A valorização do salário mínimo significa aumento de compra da população, acesso a novas oportunidades, serviço, cultura, informação e redução da desigualdade social. Obviamente, um trabalhador teria muitas dificuldades para sustentar uma família com o piso nacional. A pesquisa mensal que o Dieese realiza com base pela inflação indica qual o mínimo em vigência e quanto seria necessário para sustentar uma casa. Em dezembro, o salário deveria ser de R$ 2.975,55, ou 4,11 vezes o piso de R$ 724. Em 1995, essa diferença era de 10,3 vezes.
O salário mínimo entrou em 2015 rendendo polêmica para o governo federal e deve ainda dar o que falar nos próximos meses. Este é o último ano em que vale a regra atual de reajuste e a presidente Dilma Rousseff (PT) deverá propor ao Congresso Nacional a modificação ou a renovação do modelo em vigência. Atualmente, o piso nacional é definido pela combinação da variação da inflação medida pelo Índice Nacional de Preços ao Consumidor (INPC) e o Produto Interno Bruto (PIB) de dois anos antes.
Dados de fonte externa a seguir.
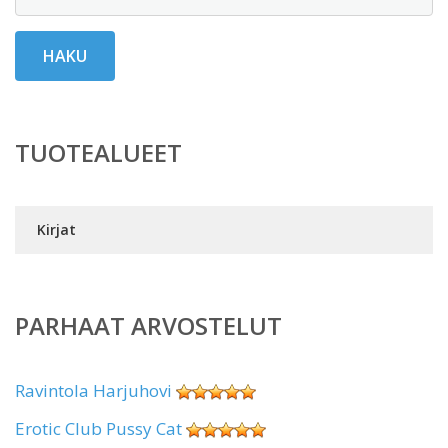
HAKU
TUOTEALUEET
Kirjat
PARHAAT ARVOSTELUT
Ravintola Harjuhovi
Erotic Club Pussy Cat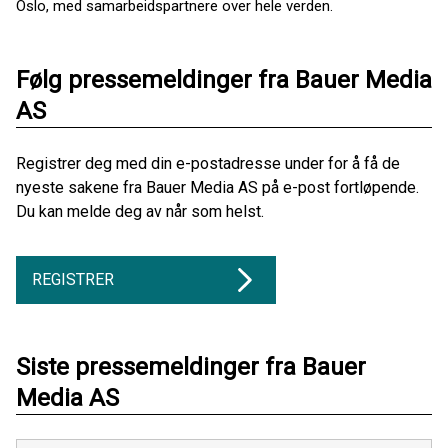
Oslo, med samarbeidspartnere over hele verden.
Følg pressemeldinger fra Bauer Media
AS
Registrer deg med din e-postadresse under for å få de
nyeste sakene fra Bauer Media AS på e-post fortløpende.
Du kan melde deg av når som helst.
REGISTRER
Siste pressemeldinger fra Bauer
Media AS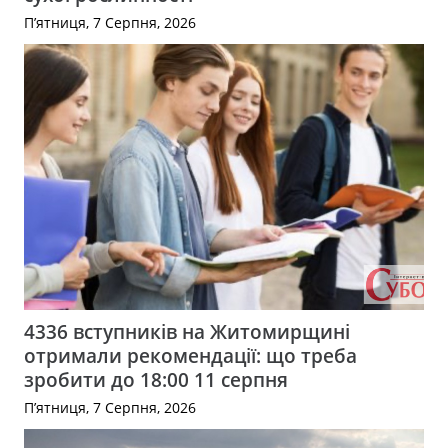
П’ятниця, 7 Серпня, 2026
4336 вступників на Житомирщині
отримали рекомендації: що треба
зробити до 18:00 11 серпня
П’ятниця, 7 Серпня, 2026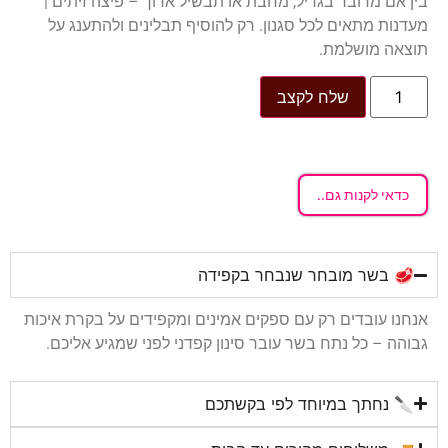
בין אם מדובר בגריל, מחבת או תבשיל ארוך – פיצה זיתים |
מעדנות מתאים לכל סגנון. רק להוסיף תבלינים ולהתענג על
תוצאה מושלמת.
שלח לקצב
כדאי לקנות גם..
🥩 בשר מובחר שנבחר בקפידה
אנחנו עובדים רק עם ספקים אמינים ומקפידים על בקרת איכות
גבוהה – כל נתח בשר עובר סינון קפדני לפני שמגיע אליכם.
🔪 נחתך במיוחד לפי בקשתכם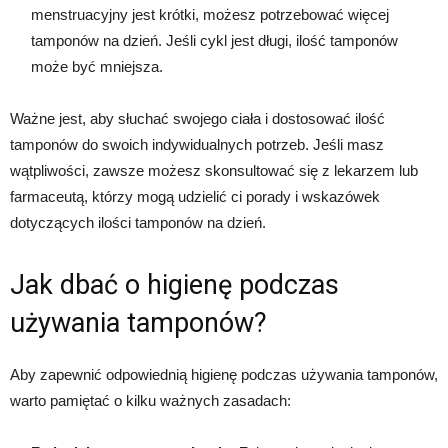
menstruacyjny jest krótki, możesz potrzebować więcej
tamponów na dzień. Jeśli cykl jest długi, ilość tamponów
może być mniejsza.
Ważne jest, aby słuchać swojego ciała i dostosować ilość
tamponów do swoich indywidualnych potrzeb. Jeśli masz
wątpliwości, zawsze możesz skonsultować się z lekarzem lub
farmaceutą, którzy mogą udzielić ci porady i wskazówek
dotyczących ilości tamponów na dzień.
Jak dbać o higienę podczas
używania tamponów?
Aby zapewnić odpowiednią higienę podczas używania tamponów,
warto pamiętać o kilku ważnych zasadach: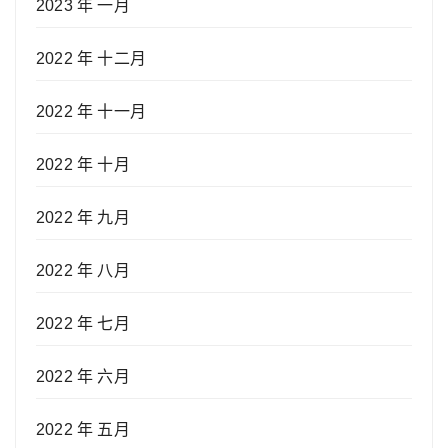
2023 年 一月
2022 年 十二月
2022 年 十一月
2022 年 十月
2022 年 九月
2022 年 八月
2022 年 七月
2022 年 六月
2022 年 五月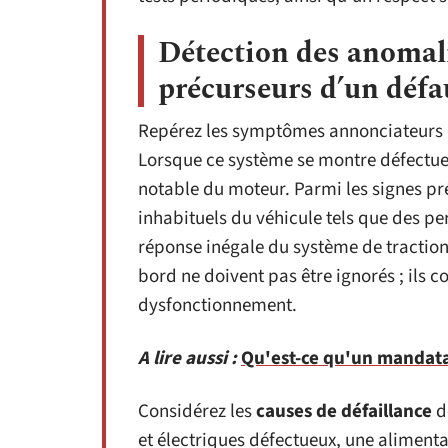
Détection des anomali
précurseurs d’un déf
Repérez les symptômes annonciateurs 
Lorsque ce système se montre défectueu
notable du moteur. Parmi les signes pr
inhabituels du véhicule tels que des pe
réponse inégale du système de traction
bord ne doivent pas être ignorés ; ils c
dysfonctionnement.
A lire aussi :
Qu'est-ce qu'un mandata
Considérez les
causes de défaillance
d
et électriques défectueux, une alimenta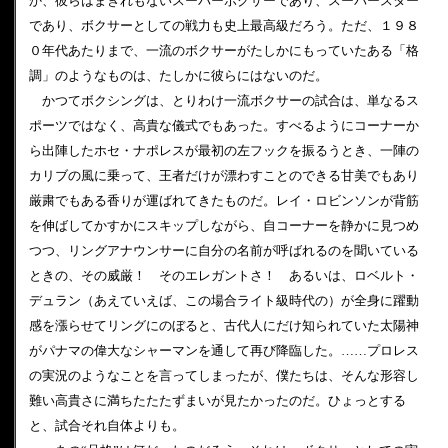
か、彼らはまぎれもないスーパーボクサーであり、スーパースター
であり、ボクサーとしての戦力も史上最高級だろう。ただ、１９８
０年代あたりまで、一流のボクサーがたしかにもっていたある「格
調」のようなものは、たしかに彼らにはないのだ。
かつてボクシングは、とりわけ一流ボクサーの試合は、単なるス
ポーツではなく、高貴な儀式でもあった。すべるようにコーナーか
ら出陣したホセ・ナポレスが最初の左フックを振るうとき、一陣の
カリブの風に乗って、王者だけが漂わすことのできる甘美でもあり
厳粛でもある香りが運ばれてきたものだ。レイ・ロビンソンが背筋
を伸ばしてかすかにスキップしながら、自コーナーを静かに見つめ
つつ、リングアナウンサーに自分の名前が呼ばれるのを聞いている
ときの、その威厳！ そのエレガントさ！ あるいは、ロベルト・
デュラン（あえていえば、この場合ライト級時代の）が全身に躍動
感を漲らせてリングにのぼると、古代人にだけ知られていた太陽神
がパナマの偉大なシャーマンを通して再び降臨した。……プロレス
の実況のようなことを言ってしまったが、僕たちは、そんな形容し
難い高貴さに満ちたたたずまいが見たかったのだ。ひょっとする
と、試合それ自体よりも。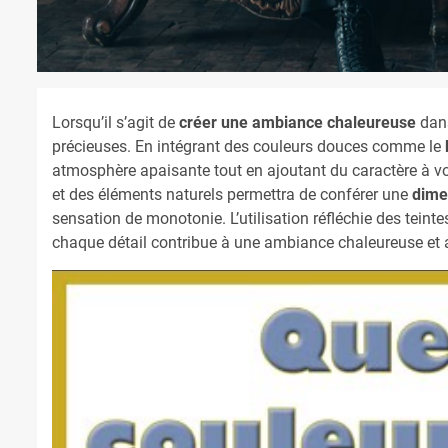
Lorsqu’il s’agit de
créer une ambiance chaleureuse
dans
précieuses. En intégrant des couleurs douces comme le
atmosphère apaisante tout en ajoutant du caractère à v
et des éléments naturels permettra de conférer une
dime
sensation de monotonie. L’utilisation réfléchie des teint
chaque détail contribue à une ambiance chaleureuse et a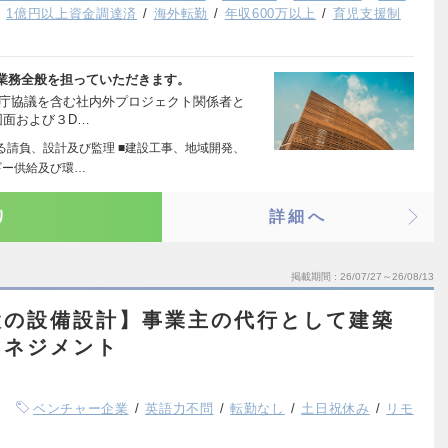
1億円以上資金調達済
海外転勤
年収600万以上
育児支援制
業務全般を担っていただきます。
官庁協議を含む社内外プロジェクト関係者と
図面および３D…
る請負、設計及び監理 ■建設工事、地域開発、
ギー供給及び環…
り
詳細へ
掲載期間
26/07/27～26/08/13
設の設備設計】事業主の代行として建築
マネジメント
ベンチャー企業
英語力不問
転勤なし
土日祝休み
リモ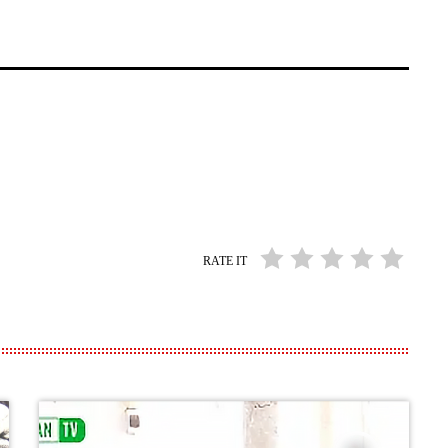
RATE IT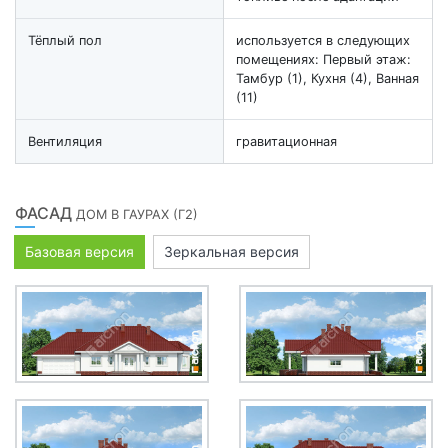
Тёплый пол
используется в следующих
помещениях: Первый этаж:
Тамбур (1), Кухня (4), Ванная
(11)
Вентиляция
гравитационная
ФАСАД
ДОМ В ГАУРАХ (Г2)
Базовая версия
Зеркальная версия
No começo do ano, o tema rendeu o primeiro desconforto entre Dilma e a sua nova equipe econômica. No primeiro dia de trabalho, o ministro do Planejamento, Nelson Barbosa, disse que o governo federal apresentaria ao Congresso uma nova regra valendo para 2016 a 2019. Dias depois, em uma nota oficial, ele desmentiu qualquer alteração. Possivelmente, a presidente deve ter avaliado que é muita mudança de uma só vez, lembrando que o governo acaba de propor restrições a benefícios do trabalhador como seguro-desemprego, abono salarial e pensão por morte.